For the sake of those reading, what is required for cardiac health that is repeated over and over from doctors from NYU Medical that host Satellite Radio with set doctors hosting programs and a continual flow of guest doctors that also participate and the American Heart Association is that THIRTY MINUTES  of exercise that is moderate (WALKING INCLUDED) every day for FIVE days a week is what the heart muscle needs to stay healthy.  It can be broken up into blocks of time if someone does not have a full thirty minutes but must be at least TEN minutes at one time for the cardiac affect.  Anything more than that is great but this is the point that clinical studies have shown that a difference was made.  That's it, luck to all
We all have our own experiences and you've been burned a lot by yours in your life time.  I'm not sure it's the norm. But it is your normal.  I speak from what I'm told by my doctors, what I read, etc. as well as my own experience.  We all do I guess.  Lots of people read this forum.  I had some numbers shared with me as I'm a CL on a few forums and I figure these are subjects that benefit many and 'maybe' someone will be enticed to share their thoughts. :))
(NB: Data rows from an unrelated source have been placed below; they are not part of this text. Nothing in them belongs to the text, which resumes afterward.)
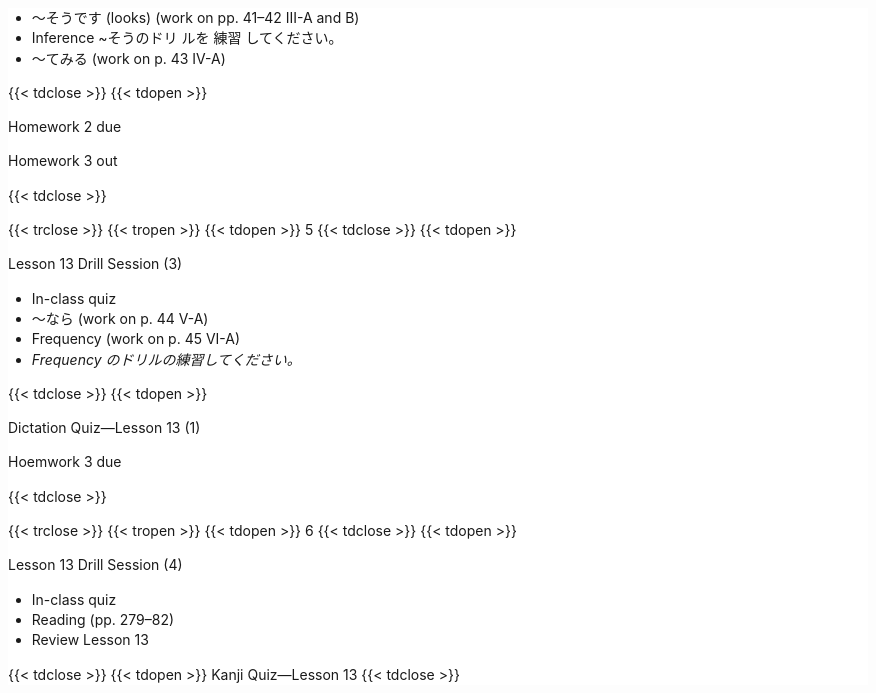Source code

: *   〜そうです (looks) (work on pp. 41–42 III-A and B)
*   Inference ~そうのドリ ルを 練習 してください。
*   〜てみる (work on p. 43 IV-A)


{{< tdclose >}}
{{< tdopen >}}


Homework 2 due

Homework 3 out


{{< tdclose >}}

{{< trclose >}}
{{< tropen >}}
{{< tdopen >}}
5
{{< tdclose >}}
{{< tdopen >}}


Lesson 13 Drill Session (3)

*   In-class quiz
*   〜なら (work on p. 44 V-A)
*   Frequency (work on p. 45 VI-A)
*   _Frequency のドリルの練習してください。_


{{< tdclose >}}
{{< tdopen >}}


Dictation Quiz—Lesson 13 (1)

Hoemwork 3 due


{{< tdclose >}}

{{< trclose >}}
{{< tropen >}}
{{< tdopen >}}
6
{{< tdclose >}}
{{< tdopen >}}


Lesson 13 Drill Session (4)

*   In-class quiz
*   Reading (pp. 279–82)
*   Review Lesson 13


{{< tdclose >}}
{{< tdopen >}}
Kanji Quiz—Lesson 13
{{< tdclose >}}
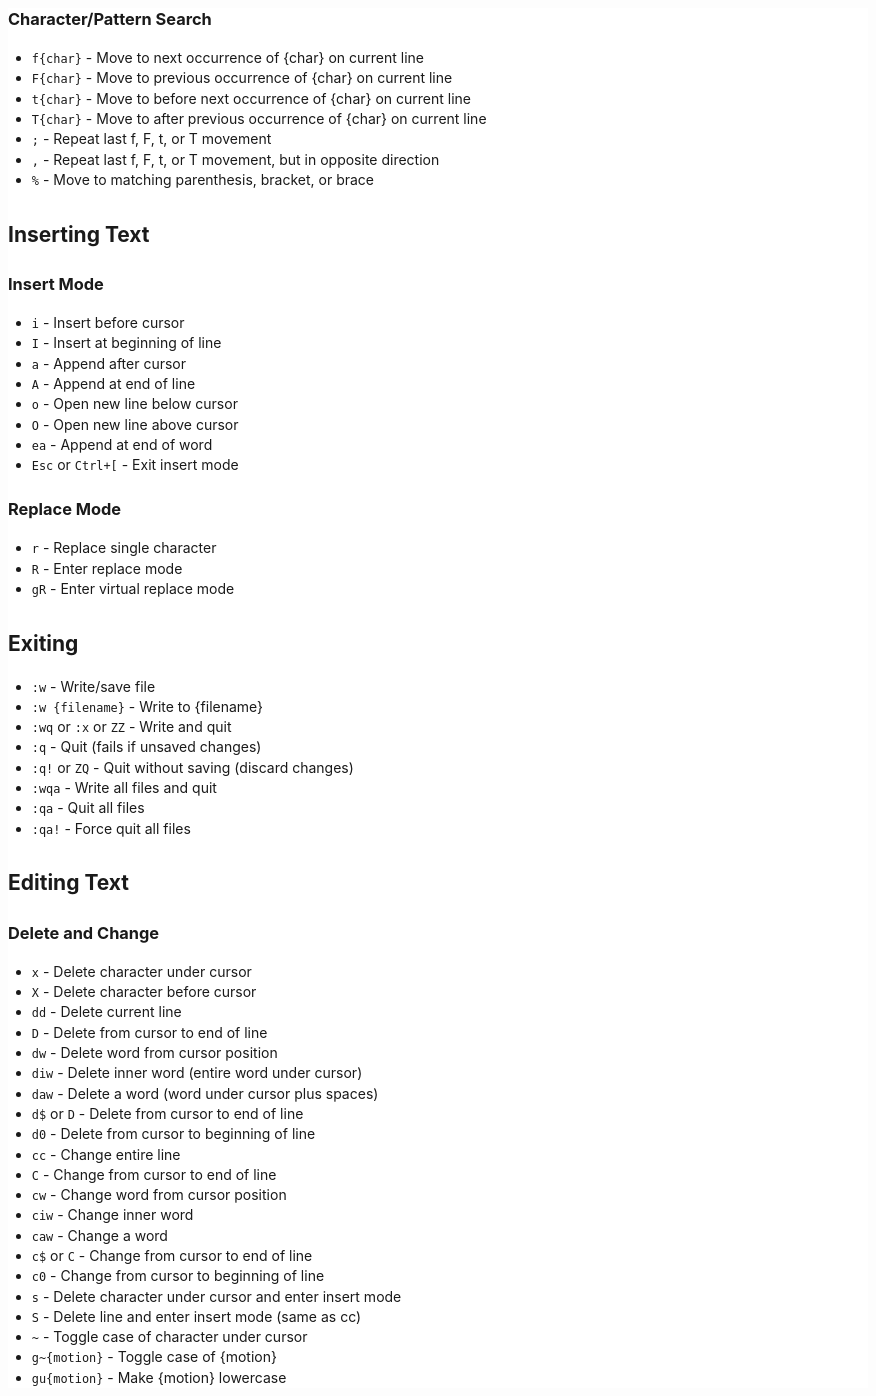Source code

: ### Character/Pattern Search
- `f{char}` - Move to next occurrence of {char} on current line
- `F{char}` - Move to previous occurrence of {char} on current line
- `t{char}` - Move to before next occurrence of {char} on current line
- `T{char}` - Move to after previous occurrence of {char} on current line
- `;` - Repeat last f, F, t, or T movement
- `,` - Repeat last f, F, t, or T movement, but in opposite direction
- `%` - Move to matching parenthesis, bracket, or brace

## Inserting Text

### Insert Mode
- `i` - Insert before cursor
- `I` - Insert at beginning of line
- `a` - Append after cursor
- `A` - Append at end of line
- `o` - Open new line below cursor
- `O` - Open new line above cursor
- `ea` - Append at end of word
- `Esc` or `Ctrl+[` - Exit insert mode

### Replace Mode
- `r` - Replace single character
- `R` - Enter replace mode
- `gR` - Enter virtual replace mode

## Exiting
- `:w` - Write/save file
- `:w {filename}` - Write to {filename}
- `:wq` or `:x` or `ZZ` - Write and quit
- `:q` - Quit (fails if unsaved changes)
- `:q!` or `ZQ` - Quit without saving (discard changes)
- `:wqa` - Write all files and quit
- `:qa` - Quit all files
- `:qa!` - Force quit all files

## Editing Text

### Delete and Change
- `x` - Delete character under cursor
- `X` - Delete character before cursor
- `dd` - Delete current line
- `D` - Delete from cursor to end of line
- `dw` - Delete word from cursor position
- `diw` - Delete inner word (entire word under cursor)
- `daw` - Delete a word (word under cursor plus spaces)
- `d$` or `D` - Delete from cursor to end of line
- `d0` - Delete from cursor to beginning of line
- `cc` - Change entire line
- `C` - Change from cursor to end of line
- `cw` - Change word from cursor position
- `ciw` - Change inner word
- `caw` - Change a word
- `c$` or `C` - Change from cursor to end of line
- `c0` - Change from cursor to beginning of line
- `s` - Delete character under cursor and enter insert mode
- `S` - Delete line and enter insert mode (same as cc)
- `~` - Toggle case of character under cursor
- `g~{motion}` - Toggle case of {motion}
- `gu{motion}` - Make {motion} lowercase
Mom, what you just said is a different issue.  The issue you raised was aerobic exercise.  That term is usually used to mean stressing the heart, meaning you exercise to the point that you start to have trouble catching your breath.  You don't overdo it, but that's what it usually refers to.  If you're asking is exercise good for you, yes, of course it is.  That would include all exercise, including walking, yoga, tai chi, anything.  It's all good.  Not sure what "experiences" I have you're denigrating.  Not sure why you're denigrating me.  My bad experiences were with one psychiatrist and one dentist.
By the way, if you already knew the answer and that was the only answer you were going to accept, can I ask, why did you ask the question instead of just saying docs at NYU recommend 30 minutes of exercise a day?  I assumed you wanted some input.  I was hoping others would come on here and disagree with both of us.  That's how we learn.  Peace, Mom.